Un autre point d’achoppement sera relevé : qu’en serait-il alors des conditions de rentabilité des gestionnaires de sites franchisés, qui pâtiraient du mieux-disant social qui leur serait imposé ? Si les décideurs politiques entendent leur assurer des garanties de rentabilité, ce qui semble le cas aujourd’hui, que ce ne soit pas au détriment de leurs salariés, mais que nos gouvernements leur organisent des conditions avantageuses particulières, fiscales ou autres : c’est un travail qu’ils sont en capacité de mener à bien.

Il est de la responsabilité des exécutifs et du législatif de traiter cette question, et les avantages d’une avancée seraient nombreux, outre la correction de l’injustice de départ.
Il n’échappe à personne que la distance entre le personnel politique et la population atteint des proportions inquiétantes pour le régime.
L’injustice ici dénoncée peut être chicanée par toutes sortes d’arguties à prétention savante, mais le citoyen et la citoyenne de base n’ont pas besoin d’un master en droit ou en science politique pour la comprendre et la ressentir. Le dossier Delhaize n’est pas loin d’un potentiel pourrissement, et ses conséquences dans l’opinion et l’électorat pourront être délétères. Entendez-vous le désespoir ?

Il est aussi de la responsabilité des salariés et de leurs syndicats de poser la question d’une révocation de la législation qui autorise l’injustice, et de refuser les miettes improbables de petits arrangements cosmétiques et transitoires.
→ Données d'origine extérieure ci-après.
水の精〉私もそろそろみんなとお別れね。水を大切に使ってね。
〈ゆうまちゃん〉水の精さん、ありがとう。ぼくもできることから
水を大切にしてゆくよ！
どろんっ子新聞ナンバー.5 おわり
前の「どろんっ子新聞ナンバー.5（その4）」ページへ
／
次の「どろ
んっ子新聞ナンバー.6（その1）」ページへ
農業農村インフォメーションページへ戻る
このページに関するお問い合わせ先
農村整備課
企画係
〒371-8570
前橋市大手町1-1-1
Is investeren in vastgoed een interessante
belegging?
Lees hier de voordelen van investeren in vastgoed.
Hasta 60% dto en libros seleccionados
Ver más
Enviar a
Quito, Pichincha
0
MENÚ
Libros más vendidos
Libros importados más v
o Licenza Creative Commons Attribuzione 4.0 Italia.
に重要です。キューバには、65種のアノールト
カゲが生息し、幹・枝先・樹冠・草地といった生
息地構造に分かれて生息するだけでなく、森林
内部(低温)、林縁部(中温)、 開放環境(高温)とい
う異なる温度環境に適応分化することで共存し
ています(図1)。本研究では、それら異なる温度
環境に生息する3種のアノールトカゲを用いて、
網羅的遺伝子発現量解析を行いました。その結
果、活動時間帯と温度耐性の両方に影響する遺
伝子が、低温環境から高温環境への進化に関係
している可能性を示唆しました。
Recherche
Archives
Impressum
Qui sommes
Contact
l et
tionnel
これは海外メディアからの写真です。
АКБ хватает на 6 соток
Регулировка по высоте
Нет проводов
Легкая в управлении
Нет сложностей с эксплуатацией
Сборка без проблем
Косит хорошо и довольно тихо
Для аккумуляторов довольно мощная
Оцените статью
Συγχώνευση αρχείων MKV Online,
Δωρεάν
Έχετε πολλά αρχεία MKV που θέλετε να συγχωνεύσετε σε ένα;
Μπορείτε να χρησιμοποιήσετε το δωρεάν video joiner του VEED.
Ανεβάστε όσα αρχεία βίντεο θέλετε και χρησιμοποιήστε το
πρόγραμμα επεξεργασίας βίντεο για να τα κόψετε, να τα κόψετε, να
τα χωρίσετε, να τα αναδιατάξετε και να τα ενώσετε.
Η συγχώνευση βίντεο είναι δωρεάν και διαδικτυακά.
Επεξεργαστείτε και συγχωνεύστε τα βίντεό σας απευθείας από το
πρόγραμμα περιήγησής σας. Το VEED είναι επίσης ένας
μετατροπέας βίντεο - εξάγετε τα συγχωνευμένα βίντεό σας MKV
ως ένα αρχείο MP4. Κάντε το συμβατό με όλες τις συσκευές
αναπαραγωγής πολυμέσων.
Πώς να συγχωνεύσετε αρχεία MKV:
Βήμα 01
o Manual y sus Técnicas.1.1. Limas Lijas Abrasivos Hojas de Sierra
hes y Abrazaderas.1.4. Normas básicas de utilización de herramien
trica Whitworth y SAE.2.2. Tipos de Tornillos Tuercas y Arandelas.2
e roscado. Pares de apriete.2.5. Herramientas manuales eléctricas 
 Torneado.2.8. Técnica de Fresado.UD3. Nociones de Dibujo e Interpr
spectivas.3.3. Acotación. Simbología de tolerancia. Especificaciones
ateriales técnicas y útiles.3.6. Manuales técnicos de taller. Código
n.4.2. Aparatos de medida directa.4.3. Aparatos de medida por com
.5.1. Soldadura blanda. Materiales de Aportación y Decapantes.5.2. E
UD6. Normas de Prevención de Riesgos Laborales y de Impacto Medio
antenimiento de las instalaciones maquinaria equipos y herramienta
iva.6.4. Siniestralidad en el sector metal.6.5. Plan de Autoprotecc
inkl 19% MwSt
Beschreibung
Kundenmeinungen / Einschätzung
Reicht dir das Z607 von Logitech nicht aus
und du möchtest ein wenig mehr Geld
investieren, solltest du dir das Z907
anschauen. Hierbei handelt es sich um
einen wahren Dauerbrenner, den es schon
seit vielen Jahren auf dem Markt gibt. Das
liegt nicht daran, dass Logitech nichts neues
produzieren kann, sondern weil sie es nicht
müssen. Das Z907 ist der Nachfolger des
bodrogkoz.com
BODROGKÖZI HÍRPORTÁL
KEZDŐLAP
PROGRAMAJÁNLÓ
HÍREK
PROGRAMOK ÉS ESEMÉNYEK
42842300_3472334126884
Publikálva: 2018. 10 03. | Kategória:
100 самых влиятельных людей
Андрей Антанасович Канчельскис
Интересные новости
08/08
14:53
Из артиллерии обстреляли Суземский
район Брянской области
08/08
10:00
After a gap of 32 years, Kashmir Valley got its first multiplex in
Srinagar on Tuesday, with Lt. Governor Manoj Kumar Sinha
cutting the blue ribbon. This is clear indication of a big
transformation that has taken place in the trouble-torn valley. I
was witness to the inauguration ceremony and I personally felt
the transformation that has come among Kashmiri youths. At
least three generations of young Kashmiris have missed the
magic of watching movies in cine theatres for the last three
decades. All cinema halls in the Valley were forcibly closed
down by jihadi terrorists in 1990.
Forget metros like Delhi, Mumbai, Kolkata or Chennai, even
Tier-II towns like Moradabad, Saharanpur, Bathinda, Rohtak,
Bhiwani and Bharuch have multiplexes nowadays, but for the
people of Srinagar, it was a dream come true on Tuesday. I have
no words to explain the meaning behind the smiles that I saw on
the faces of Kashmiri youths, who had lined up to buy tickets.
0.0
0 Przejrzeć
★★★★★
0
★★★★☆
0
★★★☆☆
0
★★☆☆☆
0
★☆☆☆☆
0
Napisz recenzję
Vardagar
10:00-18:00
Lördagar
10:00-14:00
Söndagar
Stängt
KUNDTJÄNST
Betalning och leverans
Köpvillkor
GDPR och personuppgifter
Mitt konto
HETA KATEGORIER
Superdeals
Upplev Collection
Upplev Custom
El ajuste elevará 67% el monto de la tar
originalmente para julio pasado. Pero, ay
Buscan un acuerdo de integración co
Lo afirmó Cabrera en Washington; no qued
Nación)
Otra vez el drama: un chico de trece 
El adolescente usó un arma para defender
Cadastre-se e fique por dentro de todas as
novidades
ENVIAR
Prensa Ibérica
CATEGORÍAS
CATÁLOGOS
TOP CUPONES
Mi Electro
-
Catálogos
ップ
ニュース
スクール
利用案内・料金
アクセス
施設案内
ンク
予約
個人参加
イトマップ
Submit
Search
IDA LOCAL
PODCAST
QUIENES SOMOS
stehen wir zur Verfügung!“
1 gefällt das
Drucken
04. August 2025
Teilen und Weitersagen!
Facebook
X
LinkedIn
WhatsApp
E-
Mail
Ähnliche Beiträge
Plus largement, la citoyenne et le citoyen, parfois électeurs, devraient aussi se saisir de la problématique, ils en tireront des conséquences pratiques. Le monde politique et syndical contribuera à une définition de l’espace des possibles qui orientera ou non les suffrages vers l’abstention ou vers des partis de l’opposition. Voire vers des débordements du cadre institutionnel et légal, sources douloureuses de toutes les avancées sociales.